If more women were like Margarita, feminism wouldn’t need to exist.
I will say that the worst thing a girl can do is fall in love with a man expecting to be caught rather than standing on her two feet next to him. Also, a man can’t “make a girl fall in love with him.” If she hasn’t got enough of a brain to make a decision on her own, I don’t want her. I thought that the emancipated woman took pride in the fact that she could decide for herself who to love? Am I wrong?
1) A woman should never feel she was “made to fall.”
2) She shouldn’t blame the man for her choice.
3) She should stand on her feet as a partner in the relationship.
4) If the relationship is a partnership, I will catch her, and I hope she will do the same for me when I fall.
5) I will always treat women as a gentleman should: as his equal.
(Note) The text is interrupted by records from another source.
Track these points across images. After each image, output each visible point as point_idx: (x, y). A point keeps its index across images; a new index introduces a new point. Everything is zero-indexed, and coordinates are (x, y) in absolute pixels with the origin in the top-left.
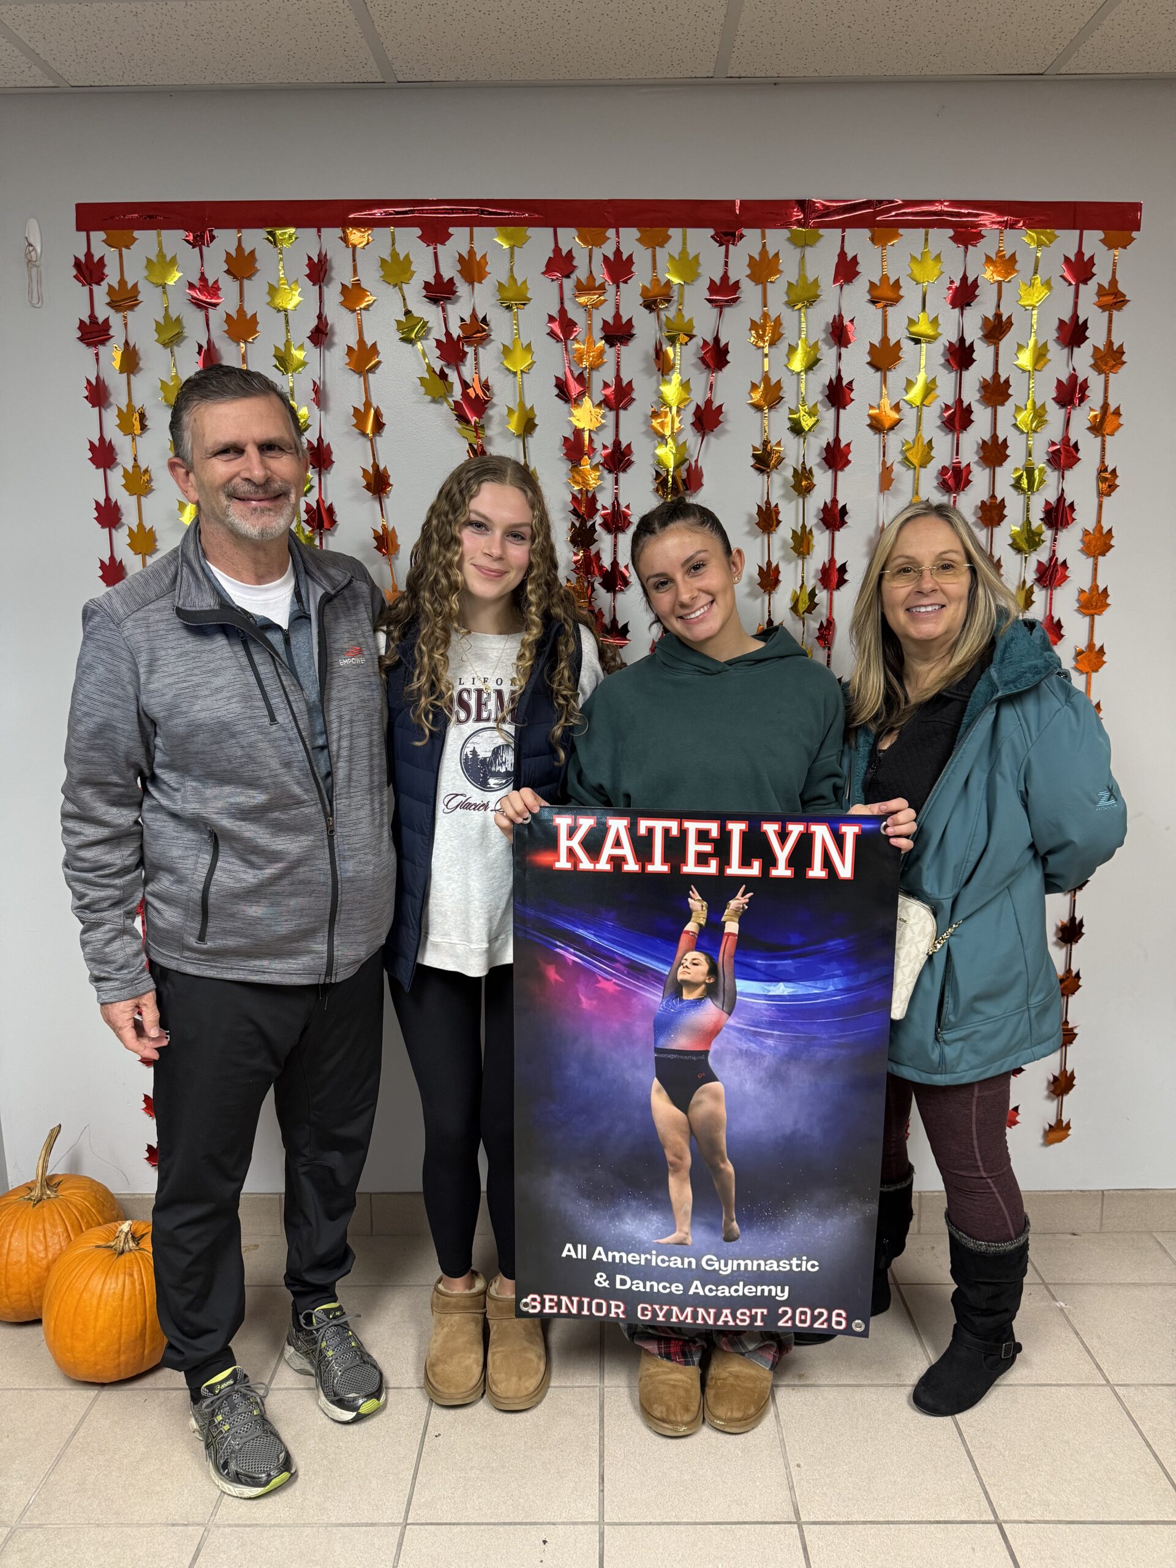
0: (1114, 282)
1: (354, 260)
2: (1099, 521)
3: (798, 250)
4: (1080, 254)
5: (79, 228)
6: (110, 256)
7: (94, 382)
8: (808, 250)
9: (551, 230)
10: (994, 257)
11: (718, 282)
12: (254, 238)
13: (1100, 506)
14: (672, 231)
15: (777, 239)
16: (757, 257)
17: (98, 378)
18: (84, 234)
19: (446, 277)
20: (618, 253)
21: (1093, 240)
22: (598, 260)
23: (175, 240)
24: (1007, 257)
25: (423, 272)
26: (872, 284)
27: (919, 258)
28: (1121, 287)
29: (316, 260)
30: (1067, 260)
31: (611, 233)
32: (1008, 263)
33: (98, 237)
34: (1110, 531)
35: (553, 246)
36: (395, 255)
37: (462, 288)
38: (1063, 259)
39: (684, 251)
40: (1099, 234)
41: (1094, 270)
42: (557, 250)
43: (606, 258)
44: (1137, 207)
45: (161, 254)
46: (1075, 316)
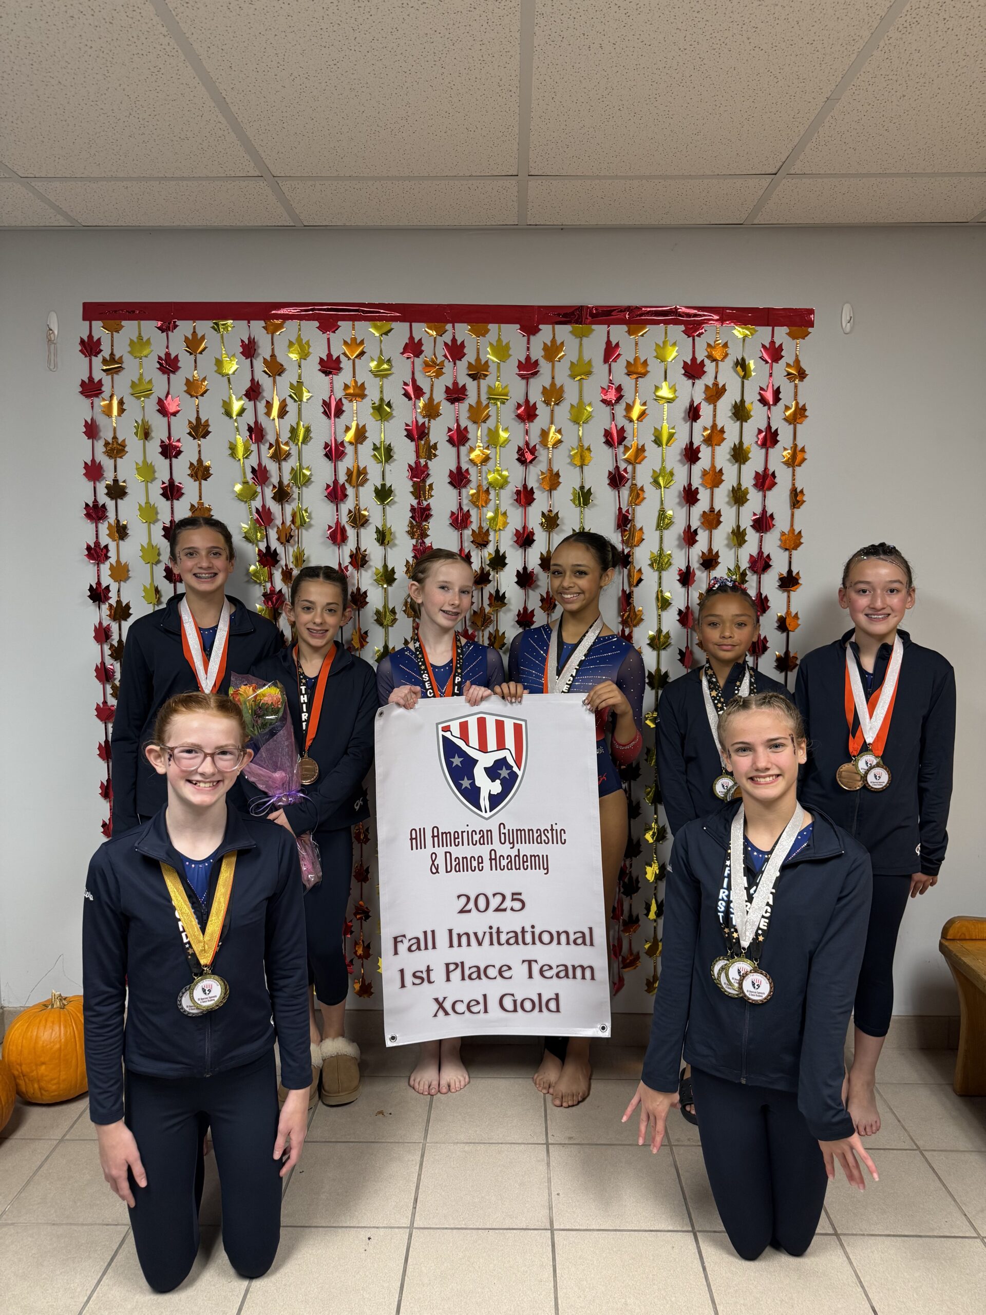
0: (797, 362)
1: (273, 344)
2: (792, 525)
3: (578, 340)
4: (773, 342)
5: (84, 319)
6: (105, 337)
7: (89, 422)
8: (585, 340)
9: (408, 324)
10: (712, 344)
11: (524, 361)
12: (204, 327)
13: (793, 515)
14: (490, 326)
15: (563, 332)
16: (549, 344)
17: (92, 419)
18: (87, 323)
19: (335, 356)
20: (454, 340)
21: (781, 334)
22: (440, 343)
23: (150, 327)
24: (722, 344)
25: (319, 352)
26: (628, 363)
27: (662, 345)
28: (803, 365)
29: (247, 342)
30: (764, 346)
31: (449, 326)
33: (97, 325)
34: (800, 532)
35: (408, 335)
37: (346, 364)
38: (761, 345)
39: (499, 340)
40: (785, 329)
41: (783, 353)
42: (411, 338)
43: (446, 344)
44: (811, 311)
45: (140, 337)
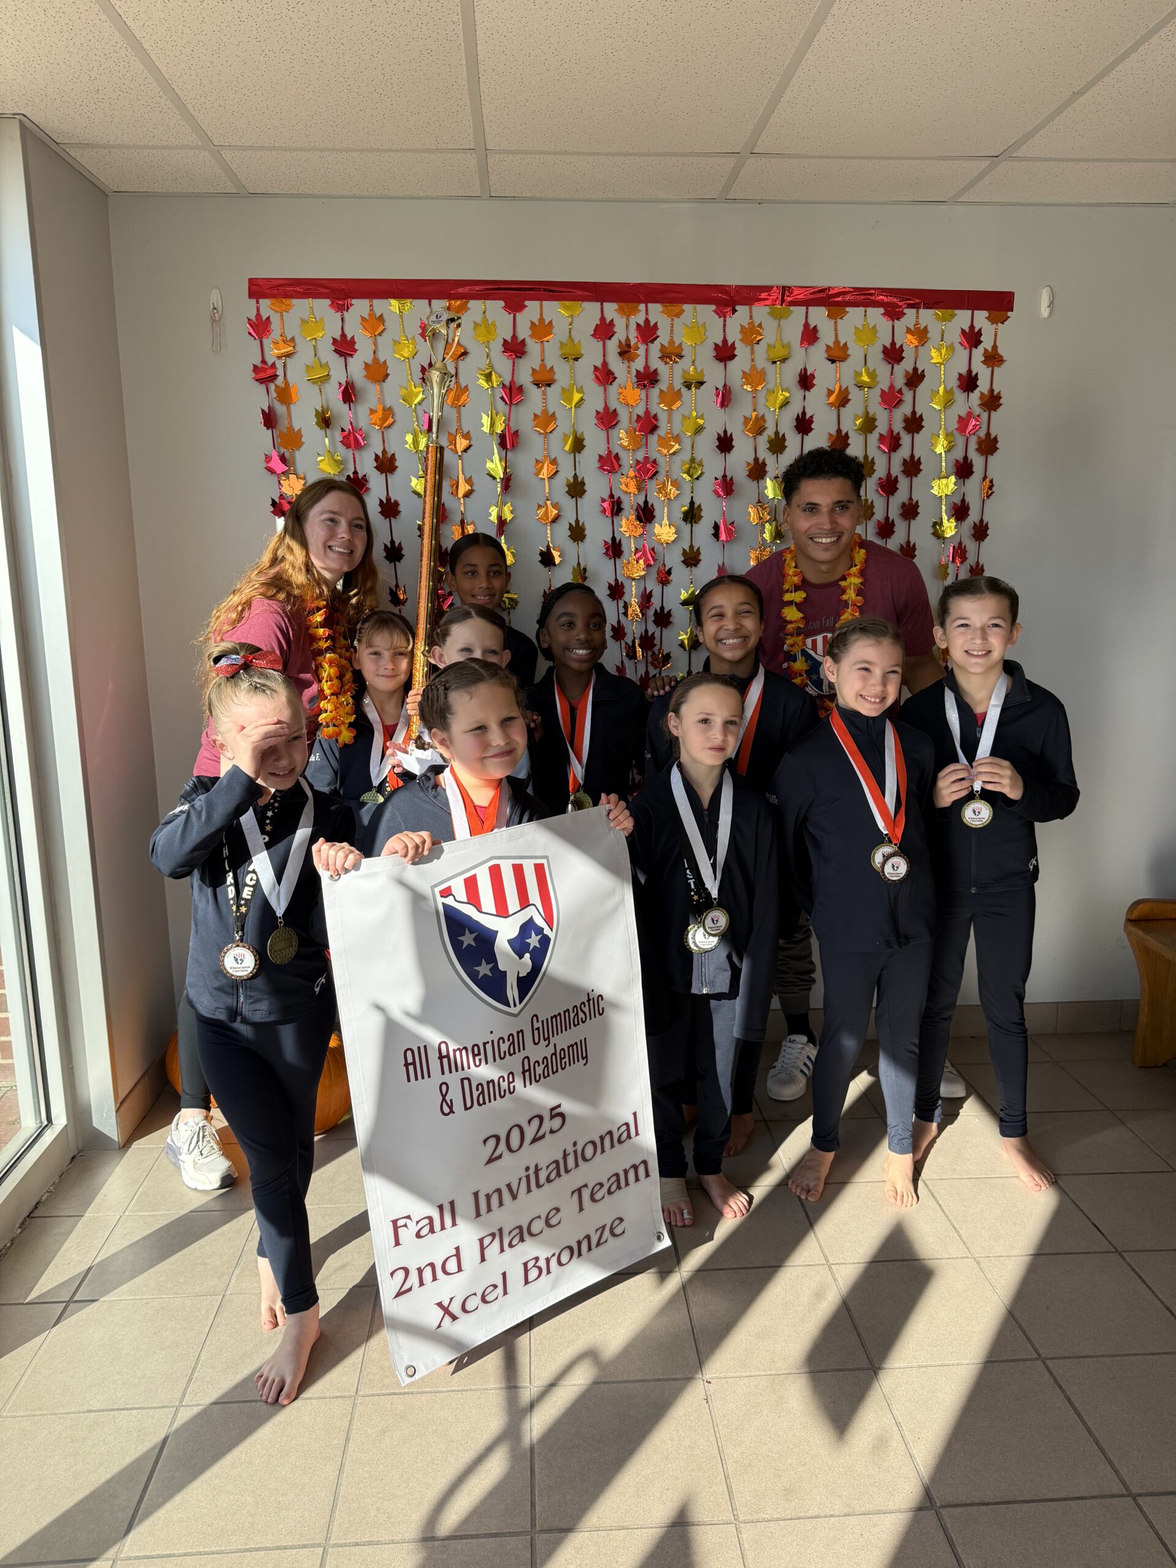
0: (995, 347)
2: (982, 516)
3: (776, 322)
4: (972, 327)
5: (251, 297)
6: (274, 317)
7: (267, 410)
8: (783, 322)
9: (599, 304)
10: (912, 328)
11: (720, 344)
13: (983, 506)
14: (686, 307)
15: (761, 312)
16: (747, 326)
17: (270, 408)
18: (254, 301)
19: (520, 337)
20: (647, 321)
21: (981, 318)
22: (633, 326)
23: (322, 306)
24: (922, 328)
25: (504, 333)
26: (828, 346)
28: (1000, 351)
30: (963, 331)
31: (642, 307)
32: (922, 334)
33: (265, 303)
34: (988, 522)
35: (599, 316)
36: (485, 320)
37: (532, 346)
38: (960, 331)
39: (694, 321)
40: (985, 314)
41: (982, 339)
42: (603, 319)
43: (638, 325)
44: (1011, 295)
45: (313, 317)
46: (970, 371)
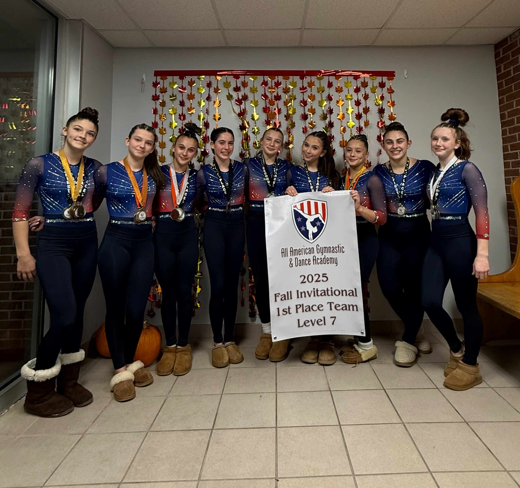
1: (217, 83)
3: (319, 81)
4: (382, 82)
5: (155, 76)
6: (161, 81)
8: (321, 81)
9: (263, 76)
10: (363, 82)
11: (301, 88)
12: (194, 78)
14: (290, 77)
15: (314, 79)
16: (310, 82)
17: (156, 108)
19: (238, 86)
20: (278, 81)
21: (385, 79)
22: (273, 83)
23: (176, 78)
24: (366, 82)
25: (233, 85)
26: (336, 88)
28: (392, 88)
30: (379, 83)
31: (276, 77)
33: (159, 78)
35: (263, 80)
36: (227, 81)
37: (242, 88)
39: (293, 81)
40: (386, 77)
41: (386, 85)
43: (275, 82)
44: (394, 72)
45: (173, 81)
(Can you tell I hate these things?)
"I listened to my classmates tell painful stories of the first time they noticed men ogling their bodies. I realized that I’d grown up believing what many men believe, that guys may not have a right to touch what they see, but they have a right to look as much as they want. Listening to women’s stories, I understood for the first time just how uncomfortable it was to be on the receiving end of those penetrating stares. The jerks who genuinely don’t care how their stares make other people feel aren’t likely to be reading this, and if they do, they’ll ridicule it. These are the lads who think it’s their God-given right as men to take ownership with their eyes of all that they survey, and they don’t give a damn what anyone else thinks. A blogger named Holly once wrote, in a comment about this very subject, that there should be “no objectification without due subjectification.” That’s jargon, but the idea is a simple and useful one: it’s OK to stare at someone else’s body (and even long for it) as long as you don’t ever forget that you’re looking at a person. And just as you have a right to lust, that person has a right to not be made forcibly aware of your desire."
Hugo Schwyzer (via the Good Men Project)
I love this quote. I always feel a little attacked by women who say they don’t want to be oggled. I wasn’t quite sure how I was supposed to go about finding out if a woman was attractive if I couldn’t look at her. This quote makes the whole thing so clear. It’s ok to look. However, it’s not ok to work her whole body over with your eyes as if you were examining it in order to write some sort of dissertation. Although her body may be one of the finest works God has created, the artist hasn’t put her in a gallery, and you haven’t been hired by Artforum to write an article on her.
So, what I have learned from my wonderful feminist friends is that I CAN take a quick check for attractiveness. But, she had better understand that I see her as a human being, not as an object put on display for my enjoyment, purchase, or criticism.